According to a private survey, India’s services sector activity had slumped to a six-month low by a substantial demand easing amid high inflation. The S&P Global India services Purchasing Managers’ Index decreased to 54.3 from 57.2 in August. Despite waiting above the 50-mark separating growth from reduction for the 14th straight month, the longest expansion since October 2016 and the index fell lowest since March.
Although, the fresh business sub-index, a measure of demand, cooled knowingly to its lowest in March, being above 50 for the 14th month in a row. International demand, which hasn’t revived since the pandemic outbreak, endured sub-50 amid global woes despite the weakest drop in September since January. Demand slowed as firms upraised their prices for the 19th month facing higher energy, food, labour, and material costs.

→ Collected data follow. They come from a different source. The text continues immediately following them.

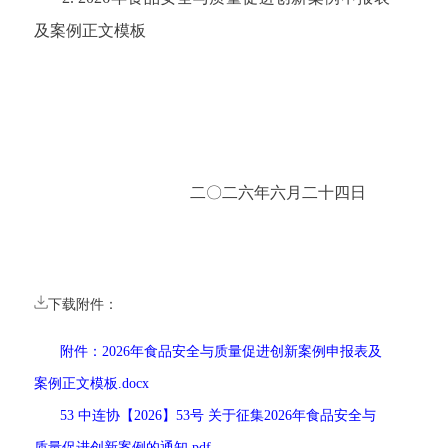
及
案例正文模板
二〇二六年六月二十四日
下载附件：
附件：2026年食品安全与质量促进创新案例申报表及
案例正文模板.docx
53 中连协【2026】53号 关于征集2026年食品安全与
质量促进创新案例的通知.pdf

The Reserve Bank of India (RBI) has increased interest rates by 190 bps since May to stem inflation and offset the effects of aggressive US Federal Reserve hikes, weakening many currencies, including the rupee. India’s Foreign reserves have declined by $100 billion to $545 billion after the RBI shored up the rupee. A Reuter poll found that they were expected to fall by $523 billion by year-end.
The silver lining was the future’s activity sub-index, measuring optimism that rose to its uppermost in almost eight years, giving confidence in brighter growth. The aggregate S&P Global India Composite PMI Output Index decelerated to 55.1 from 58.2 in August as both manufacturing and services sectors cooled on dropping demand.